The neurologist uses three methods to establish a diagnosis: he asks the patient detailed questions about his medical history, he does a neurological exam and asks for additional exams if necessary. During the interview the neurologist enquires whether early symptoms, such as loss of sense of smell, constipation, sleep disorders, depression, dejection or fatigue, exist. He also checks if the patient has been in contact with toxic substances like pesticides, solvents or drugs and if other family members have been diagnosed with Parkinson’s disease. Thanks to those questions, the doctor can identify possible environmental and genetic factors linked with the disease. The genetic element mainly concerns young patients and for those a genetic analysis can be done if need be. Since the discovery of the first gene associated with Parkinson’s disease in 1998, researchers have identified more than 20 other genes whose mutations can be responsible for the disease.

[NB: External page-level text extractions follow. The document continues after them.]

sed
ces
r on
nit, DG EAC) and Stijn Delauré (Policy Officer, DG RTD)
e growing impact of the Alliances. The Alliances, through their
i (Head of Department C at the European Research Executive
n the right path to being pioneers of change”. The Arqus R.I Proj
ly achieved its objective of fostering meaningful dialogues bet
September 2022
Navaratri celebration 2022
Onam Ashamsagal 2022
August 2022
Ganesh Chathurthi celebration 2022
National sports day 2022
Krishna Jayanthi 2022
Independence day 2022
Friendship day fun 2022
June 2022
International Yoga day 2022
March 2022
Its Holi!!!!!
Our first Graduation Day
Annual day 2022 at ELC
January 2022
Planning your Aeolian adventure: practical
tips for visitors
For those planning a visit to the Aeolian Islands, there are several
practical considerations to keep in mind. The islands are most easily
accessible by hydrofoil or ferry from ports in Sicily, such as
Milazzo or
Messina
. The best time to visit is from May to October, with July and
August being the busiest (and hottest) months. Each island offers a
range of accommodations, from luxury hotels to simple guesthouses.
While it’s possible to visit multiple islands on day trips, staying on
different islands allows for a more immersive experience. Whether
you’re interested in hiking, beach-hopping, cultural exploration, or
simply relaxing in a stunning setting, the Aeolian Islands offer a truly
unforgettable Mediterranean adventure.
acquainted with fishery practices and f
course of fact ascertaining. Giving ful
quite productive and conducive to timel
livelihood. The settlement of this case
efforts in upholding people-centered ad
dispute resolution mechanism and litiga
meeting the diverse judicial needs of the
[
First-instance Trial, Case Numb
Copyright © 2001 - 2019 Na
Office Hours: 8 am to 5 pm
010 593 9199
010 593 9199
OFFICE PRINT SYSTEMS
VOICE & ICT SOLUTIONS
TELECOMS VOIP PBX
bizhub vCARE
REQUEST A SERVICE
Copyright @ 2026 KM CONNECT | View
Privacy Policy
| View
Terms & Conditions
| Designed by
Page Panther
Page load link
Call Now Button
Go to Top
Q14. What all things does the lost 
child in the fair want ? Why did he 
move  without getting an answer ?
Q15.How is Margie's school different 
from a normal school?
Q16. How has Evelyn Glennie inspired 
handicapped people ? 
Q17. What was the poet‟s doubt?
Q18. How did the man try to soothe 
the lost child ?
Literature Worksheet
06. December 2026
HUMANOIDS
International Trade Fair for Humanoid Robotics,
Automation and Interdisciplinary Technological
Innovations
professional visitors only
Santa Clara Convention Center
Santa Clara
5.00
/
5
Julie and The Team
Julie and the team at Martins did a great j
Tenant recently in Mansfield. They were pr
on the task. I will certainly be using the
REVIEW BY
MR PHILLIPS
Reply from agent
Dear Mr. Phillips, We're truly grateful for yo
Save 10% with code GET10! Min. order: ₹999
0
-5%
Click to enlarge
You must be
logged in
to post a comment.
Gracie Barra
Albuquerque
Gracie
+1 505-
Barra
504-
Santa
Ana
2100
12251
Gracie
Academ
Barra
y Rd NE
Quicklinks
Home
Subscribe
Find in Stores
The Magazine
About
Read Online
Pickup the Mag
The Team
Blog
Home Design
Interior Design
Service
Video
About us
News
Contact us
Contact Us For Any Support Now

The goal of the neurological exam is to detect the reduced arm swing, stooped posture, muscular stiffness and resting tremors that characterize the disease (but are not necessarily there). Writing tests are often performed as well because the handwriting of patients is generally illegible with letters getting smaller and smaller at the end of the sentence.

To exclude other diseases, it is advised to do additional exams. A CT scan or an MRI of the head should be performed to confirm the diagnosis of each patient. Indeed, medical imaging won’t show any abnormality for patients with Parkinson’s disease but it will detect brain tumours or inflammations that can be responsible for Parkinson-like symptoms. If in doubt, other more substantial exams can facilitate the diagnosis. Nuclear medicine imaging techniques such as DaT scan or PET scan with Fluorodopa allow the doctor to see the dopamine-producing neurons which are less abundant in the brain of Parkinson’s patients. With a cardiac scintigraphy or a MIBG SPECT, it is also possible to see the nerve cells inside the heart and to differentiate more easily Parkinson’s disease from Multiple System Atrophy. A Levodopa treatment can be used to facilitate the diagnosis as well: this drug is often quite effective for Parkinson’s disease but not for atypical Parkinson syndromes.

Given these complex interactions, an experienced doctor needs to make the clinical diagnosis. The patients should be observed over an extended period as well to enable a reliable diagnosis. Symptoms indicative of an atypical Parkinson syndrome for example may appear after a while and consequently the initial diagnosis may have to be revised. For now, an accurate diagnosis with the help of a genetic test is only useful for 10% of the patients (especially young ones and people with familial risk). Nowadays definitive proof of Parkinson’s disease can only be obtained through a autopsy after death which can reveal protein aggregation in parts of the brain affected by the disease under a microscope.

In order to improve diagnosis in the future, the NCER-PD research program aims to discover molecular markers and develop new methods for diagnostic testing: One could think for example of a blood or urine test measuring the concentration of one or several molecules for which some levels are specific to parkinsonian patients. It is therefore crucial that many patients as well as people without Parkinson’s disease that serve as controls participate in the Luxembourg Parkinson’s Study and give blood, saliva and urine samples. These samples will then be analysed in the lab and used to compare healthy volunteers and patients. The participants’ support is vital to reach this important goal of this study: facilitate diagnosis.

 

Article based on the presentation of Dr Pierre Kolber at the World Parkinson’s Day in Leudelange on 29 April 2016.